I was testing the capabilities of Data Leak Prevention software which ran on a Windows PC and prevents the use of devices such as USB Drives so that files cannot be copied. The software side was easy enough to get around, more of the same old stuff, so I wanted to do something more interesting. I created a proof of concept hardware device to allow the copying of data from a locked down machine.
I first did this project back in 2008 but after getting it working and demonstratng the concept I didn't get around to doing a any kind of writeup until now.
The DLP software prevents the use of certain types of devices on various ports, such as the obvious USB Mass Storage class of device. However, in most modern environments USB keyboards have to be allowed so the users can type.
I programmed a microcontroller to emulate a USB keyboard so when it is plugged in it is allowed to function (as a keyboard of course). USB keyboards communicate with the computer over the HID(Human Interface Device) protocol. The HID protocol allows communication in both directions by sending and receiving reports and feature requests. I've utilised this control channel to allow the PC to transfer files over the HID protocol to the device, which writes the files to a MicroSD card. This doesn't require any special drivers or admin rights but it does need a small custom written executable to communicate using our own protocol over HID. To get this executable onto the PC an old pentesting trick is used - since the device acts as a keyboard it types out a VBScript into Notepad which includes an encoded binary. When run, the VBScript can decode the binary and save it to disk from where it can be run. An alternative version is to create a .bat file which pipes a hex encoded binary into debug.com to create the binary.
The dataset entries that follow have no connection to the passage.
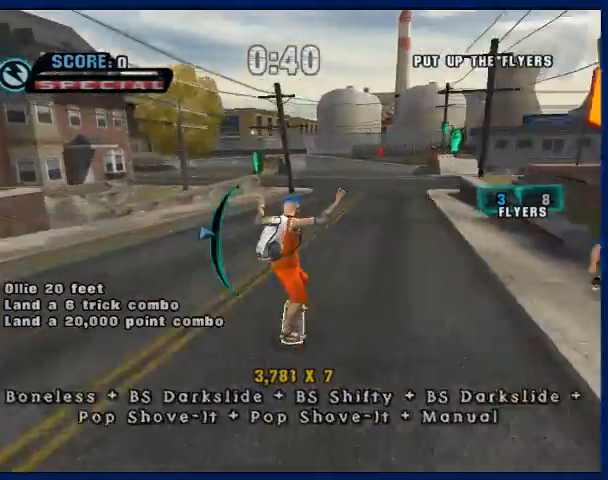
Gameplay with a controller (PlayStation layout); each line is a JSON object with the inputs held at the frame after it. "button_events" lists button changes between this image and that frame as [ms after this image, input, new state], when the widget could be followed in between (sticks are given only as held states). Not read: L3 R3.
{"buttons": ["CROSS"], "left_stick": "center", "right_stick": "center", "button_events": [[100, "TRIANGLE", "up"]]}
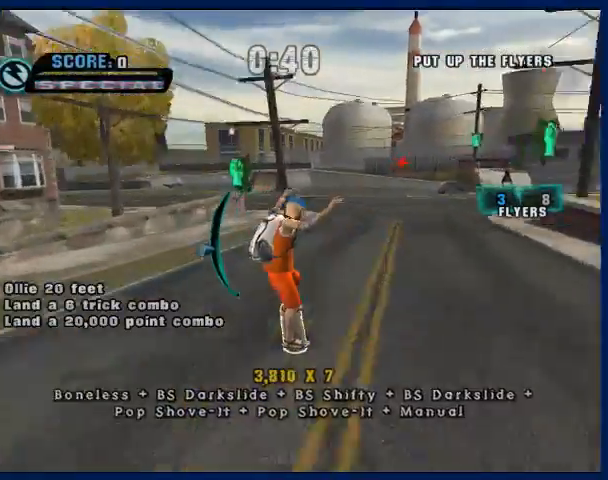
{"buttons": [], "left_stick": "up", "right_stick": "center", "button_events": [[333, "CROSS", "up"], [333, "R1", "down"], [500, "R1", "up"]]}
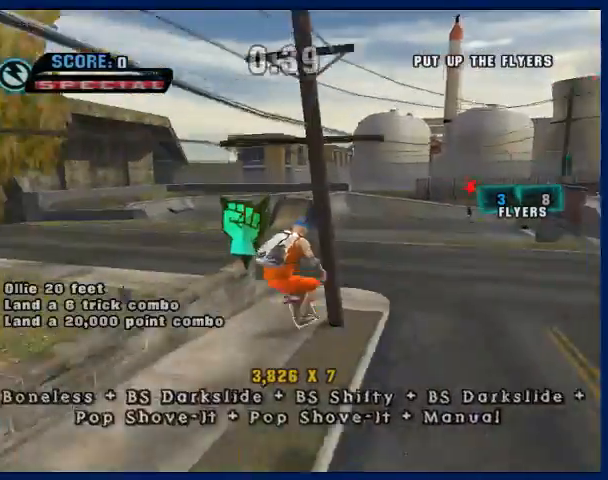
{"buttons": [], "left_stick": "right", "right_stick": "left", "button_events": []}
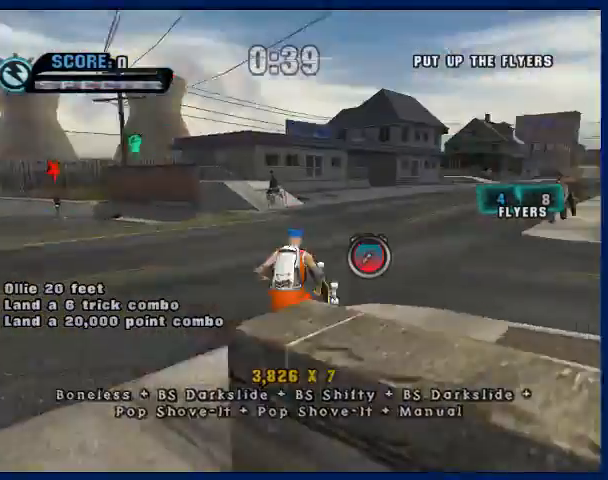
{"buttons": ["CROSS"], "left_stick": "center", "right_stick": "center", "button_events": [[100, "R1", "down"], [233, "CROSS", "down"], [233, "R1", "up"]]}
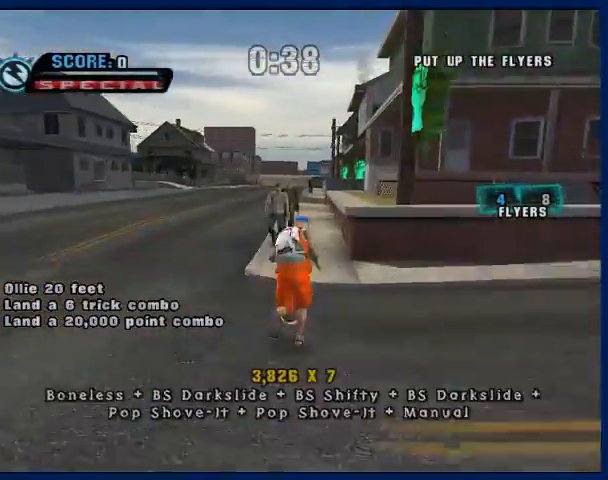
{"buttons": ["TRIANGLE"], "left_stick": "center", "right_stick": "center", "button_events": [[167, "CROSS", "up"], [233, "TRIANGLE", "down"]]}
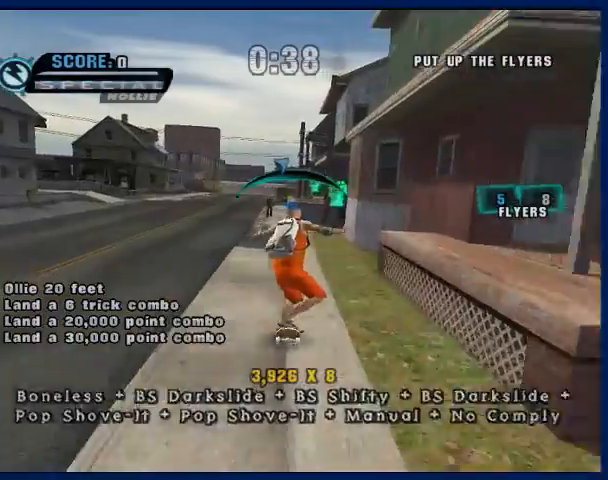
{"buttons": ["SQUARE"], "left_stick": "down", "right_stick": "center", "button_events": [[33, "TRIANGLE", "up"], [267, "CROSS", "down"], [467, "SQUARE", "down"], [500, "CROSS", "up"]]}
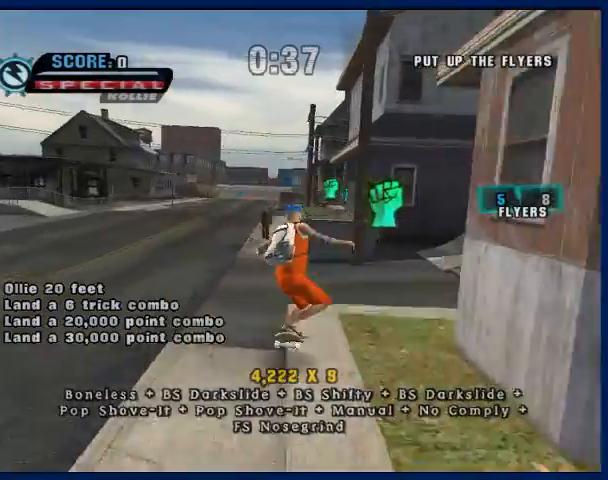
{"buttons": ["TRIANGLE"], "left_stick": "center", "right_stick": "center", "button_events": [[133, "SQUARE", "up"], [367, "TRIANGLE", "down"]]}
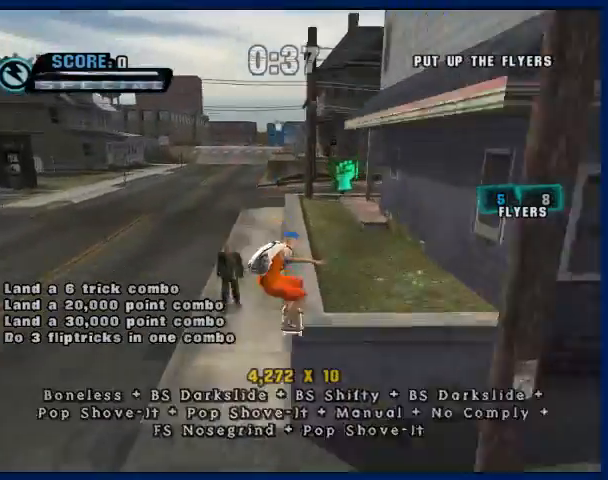
{"buttons": [], "left_stick": "center", "right_stick": "center", "button_events": [[233, "TRIANGLE", "up"]]}
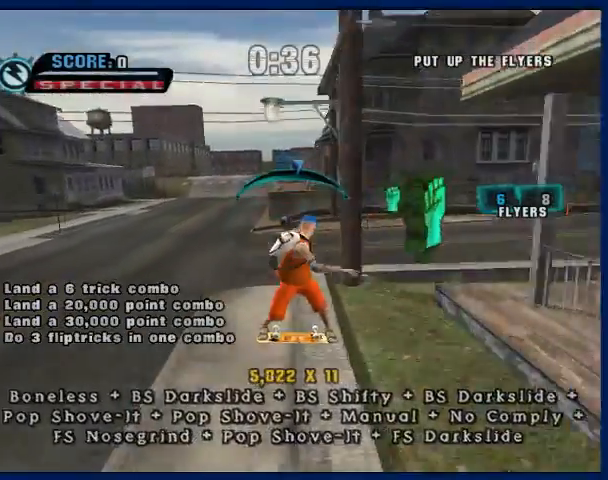
{"buttons": ["CROSS"], "left_stick": "up-right", "right_stick": "center", "button_events": [[67, "CROSS", "down"], [200, "CROSS", "up"], [267, "R1", "down"], [400, "R1", "up"], [467, "CROSS", "down"]]}
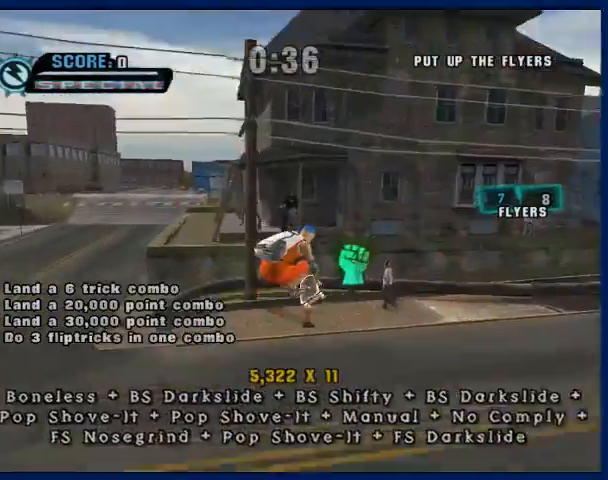
{"buttons": ["CROSS"], "left_stick": "down-right", "right_stick": "center", "button_events": []}
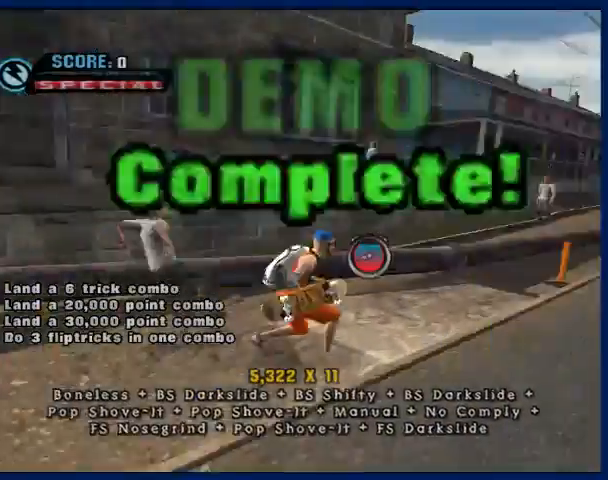
{"buttons": ["CROSS"], "left_stick": "center", "right_stick": "center", "button_events": [[133, "R1", "down"], [267, "R1", "up"]]}
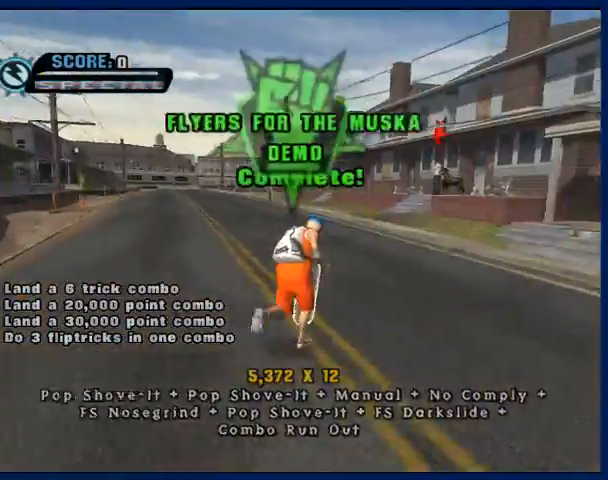
{"buttons": ["CROSS"], "left_stick": "center", "right_stick": "center", "button_events": []}
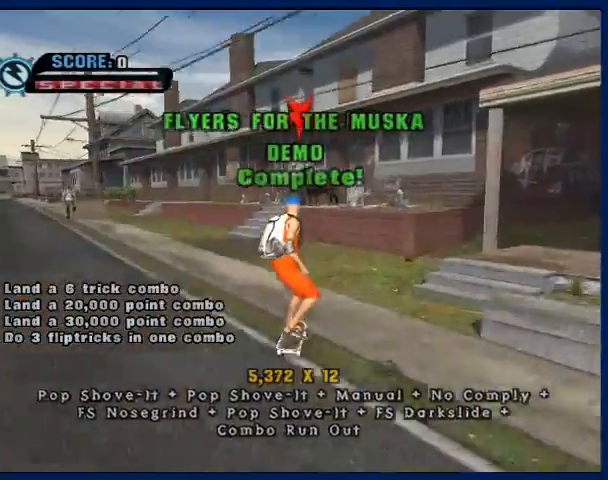
{"buttons": ["CROSS", "CIRCLE", "L2"], "left_stick": "center", "right_stick": "center", "button_events": [[433, "CIRCLE", "down"], [500, "L2", "down"]]}
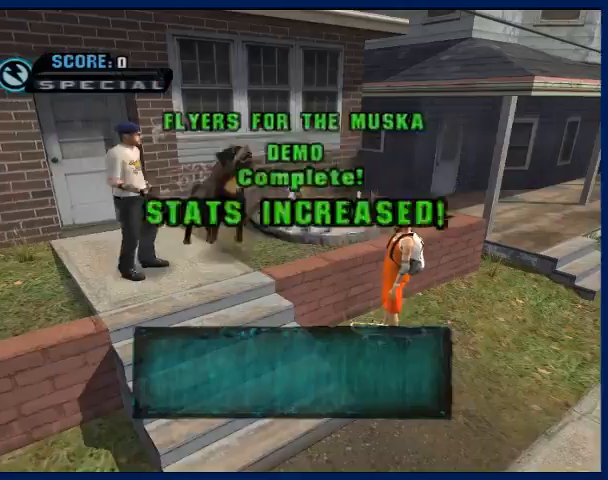
{"buttons": ["CROSS", "L2", "R2"], "left_stick": "center", "right_stick": "center", "button_events": [[100, "CIRCLE", "up"], [100, "L2", "up"], [133, "CROSS", "up"], [200, "CROSS", "down"], [200, "L2", "down"], [267, "L2", "up"], [267, "R2", "down"], [367, "CROSS", "up"], [433, "CROSS", "down"], [500, "L2", "down"]]}
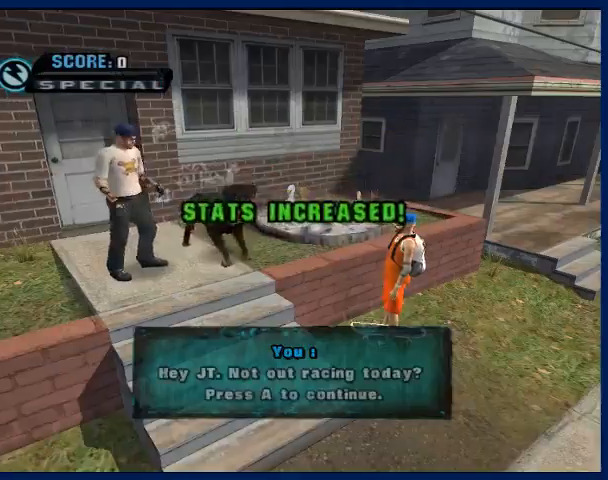
{"buttons": ["CROSS", "R2"], "left_stick": "center", "right_stick": "center", "button_events": [[67, "CROSS", "up"], [67, "L2", "up"], [67, "R2", "up"], [133, "CROSS", "down"], [133, "R2", "down"], [233, "CROSS", "up"], [300, "CROSS", "down"], [433, "CROSS", "up"], [433, "R2", "up"], [500, "CROSS", "down"], [500, "R2", "down"]]}
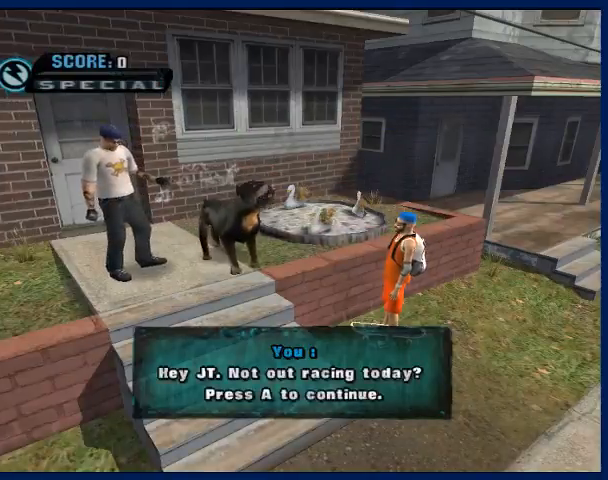
{"buttons": ["L2"], "left_stick": "center", "right_stick": "center", "button_events": [[67, "CROSS", "up"], [67, "R2", "up"], [133, "CROSS", "down"], [133, "L2", "down"], [167, "R2", "down"], [200, "L2", "up"], [267, "CROSS", "up"], [267, "R2", "up"], [333, "R2", "down"], [367, "CROSS", "down"], [433, "CROSS", "up"], [467, "L2", "down"], [467, "R2", "up"]]}
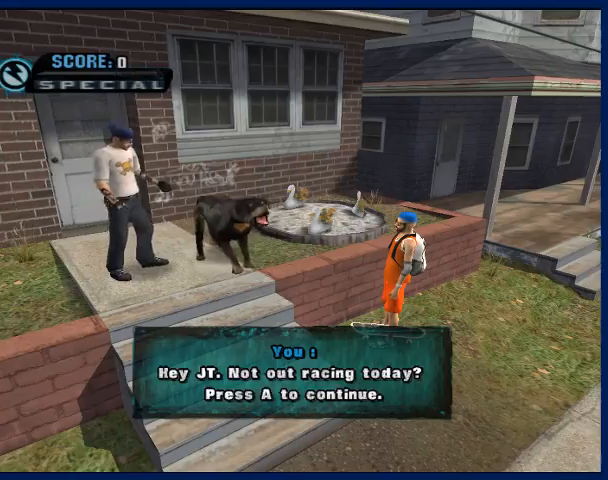
{"buttons": ["CROSS", "R2"], "left_stick": "center", "right_stick": "center", "button_events": [[33, "CROSS", "down"], [33, "L2", "up"], [33, "R2", "down"], [100, "L2", "down"], [100, "R2", "up"], [133, "CROSS", "up"], [167, "L2", "up"], [200, "CROSS", "down"], [200, "R2", "down"], [333, "L2", "down"], [400, "L2", "up"]]}
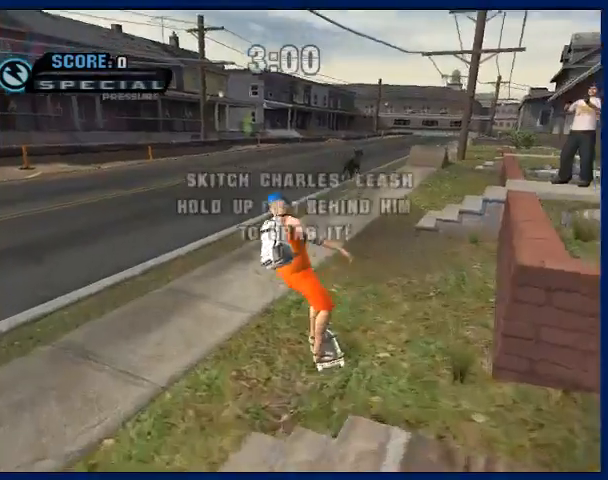
{"buttons": ["CROSS"], "left_stick": "up", "right_stick": "center", "button_events": [[67, "R2", "up"]]}
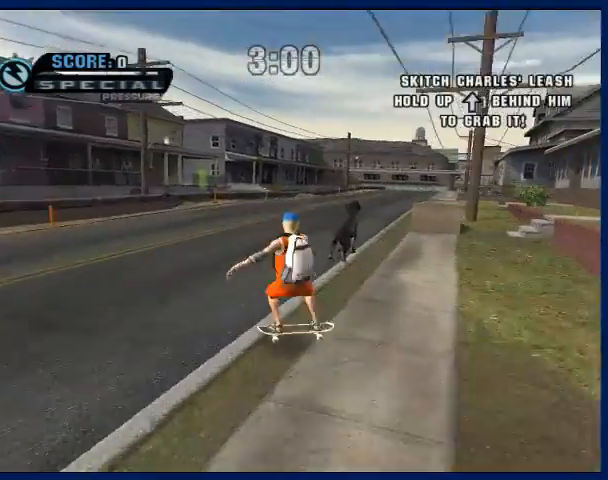
{"buttons": ["CROSS"], "left_stick": "up", "right_stick": "center", "button_events": []}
The first prototype was made on stripboard using an ATMega168 and did USB all in software with the amazing V-USB library. Data sent from the PC was written to the eeprom (so storage was very limited).
The second prototype added a uALFAT-USB board so that the ATMega168 could write the data out to a USB stick with simple serial commands:
The next revision used a Teensy which has hardware USB on the microcontroller. It also utilised a MicroSD card in SPI mode for built-in storage.